Jude dudó, no sabía si reunirse con él, pensaba que quizá preferiría disfrutar de estos momentos de meditación sin interrupciones. Pero la mirada masculina se posó sobre ella después de medio minuto más o menos y aunque sólo tenía la luz de las estrellas y las últimas llamas del calado de arriba para verlo, la sonrisa era tan luminosa como siempre e igual de acogedora. Jude dejó el escalón de entrada pero, al acercarse, vio que la sonrisa de Cortés era muy fina y las heridas que había sufrido algo más que simples cortes.

—He fracasado —le dijo él.

—Imajica está entera —respondió Jude—. Eso no es un fracaso.

Cortés desvió la mirada y recorrió la calle con los ojos. La oscuridad estaba llena de inquietud.

—Los fantasmas siguen aquí —dijo—. Les juré que encontraría una salida y fracasé. Por eso me fui con Pai aquella noche, para encontrarle a Taylor una salida…

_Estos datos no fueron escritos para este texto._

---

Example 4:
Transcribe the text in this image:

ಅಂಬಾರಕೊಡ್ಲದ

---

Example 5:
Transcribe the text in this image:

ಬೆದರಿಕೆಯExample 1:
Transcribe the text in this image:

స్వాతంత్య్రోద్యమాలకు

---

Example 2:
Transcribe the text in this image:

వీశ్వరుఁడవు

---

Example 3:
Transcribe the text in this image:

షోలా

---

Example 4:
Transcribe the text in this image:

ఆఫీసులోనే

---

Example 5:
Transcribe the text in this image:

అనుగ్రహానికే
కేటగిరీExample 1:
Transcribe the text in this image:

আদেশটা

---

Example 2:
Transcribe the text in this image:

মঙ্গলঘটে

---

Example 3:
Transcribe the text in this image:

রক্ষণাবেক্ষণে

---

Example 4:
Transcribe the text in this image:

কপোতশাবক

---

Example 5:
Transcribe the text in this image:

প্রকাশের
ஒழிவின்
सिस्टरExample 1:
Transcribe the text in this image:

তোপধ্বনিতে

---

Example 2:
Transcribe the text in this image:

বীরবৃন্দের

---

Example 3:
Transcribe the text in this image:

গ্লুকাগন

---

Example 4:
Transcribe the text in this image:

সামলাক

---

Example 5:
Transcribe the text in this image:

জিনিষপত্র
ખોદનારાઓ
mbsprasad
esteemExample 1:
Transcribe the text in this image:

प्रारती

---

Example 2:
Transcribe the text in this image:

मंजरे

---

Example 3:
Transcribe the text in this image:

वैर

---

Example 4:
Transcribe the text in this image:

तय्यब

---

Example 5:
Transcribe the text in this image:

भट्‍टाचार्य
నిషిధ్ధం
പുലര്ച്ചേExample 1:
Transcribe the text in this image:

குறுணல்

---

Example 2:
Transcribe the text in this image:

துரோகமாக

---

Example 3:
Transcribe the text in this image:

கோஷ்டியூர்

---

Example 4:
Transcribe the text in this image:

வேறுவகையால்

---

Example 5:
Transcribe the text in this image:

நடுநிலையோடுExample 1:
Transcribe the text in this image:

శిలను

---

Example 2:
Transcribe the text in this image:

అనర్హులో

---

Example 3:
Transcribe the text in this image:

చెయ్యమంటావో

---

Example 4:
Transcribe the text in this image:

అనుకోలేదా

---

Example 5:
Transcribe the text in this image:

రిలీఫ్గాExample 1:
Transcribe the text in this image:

—Quizá no la haya —dijo una tercera voz.

Clem había aparecido en la puerta pero era Tay el que hablaba.

—Te prometí una respuesta —dijo Cortés.

—Y la encontraste. Imajica es un círculo y no hay forma de salir de él. Sólo damos vueltas y más vueltas. Bueno, no está tan mal, Cortés. Tenemos lo que tenemos.

Cortés quitó la mano del hombro de Lunes y le dio la espalda al árbol, a Jude y a los ángeles de la entrada. Mientras cojeaba hacia el centro de la calle con la cabeza inclinada, le murmuró una respuesta a Tay, tan baja que nadie salvo el ángel pudo oírla.

—No es suficiente —dijo.

Capítulo 25
1

P
ara los ocupantes vivos de la calle Gamut, los días que siguieron a los acontecimientos de aquel solsticio de verano fueron, a su modo, tan extraños como todo lo que había ocurrido antes. El mundo que volvía a la vida a su alrededor parecía ignorar por completo que su existencia había pendido de un hilo y si ahora presentía el menor cambio en su condición, ocultaba muy bien sus sospechas. Los monzones y las olas de calor que habían precedido a la Reconciliación quedaron sustituidos a la mañana siguiente por las lloviznas y el sol tibio de cualquier verano inglés, y esa moderación fue el modelo que siguió el comportamiento público durante las semanas siguientes. Los estallidos de irracionalidad que habían convertido cada cruce y cada esquina en un pequeño campo de batalla cesaron de forma sumaria; los paseantes nocturnos que Lunes y Jude habían visto esperando una revelación ya no se perdían por las calles mirando las estrellas con gesto perplejo.

En cualquier otra ciudad que no fuera Londres, quizá los misterios que había ahora presentes en sus calles se habrían descubierto y celebrado. Si las nieblas que persistían en Clerkenwell hubieran aparecido en su lugar en Roma, el Vaticano se hubiera pronunciado sobre ellas antes de una semana. Si hubiera aparecido en Ciudad de Méjico, los pobres las habrían atravesado en menos tiempo todavía, desesperados por hallar una vida mejor en el mundo que había detrás. Pero Inglaterra, ¡ah, Inglaterra! Nunca había sentido una gran inclinación por lo místico, y con todos salvo los más débiles evocadores y conjuradores de lances asesinados por la Tabula Rasa, no quedaba nadie que pudiese dar comienzo a la labor de liberar las mentes encerradas en dogmas y provechos.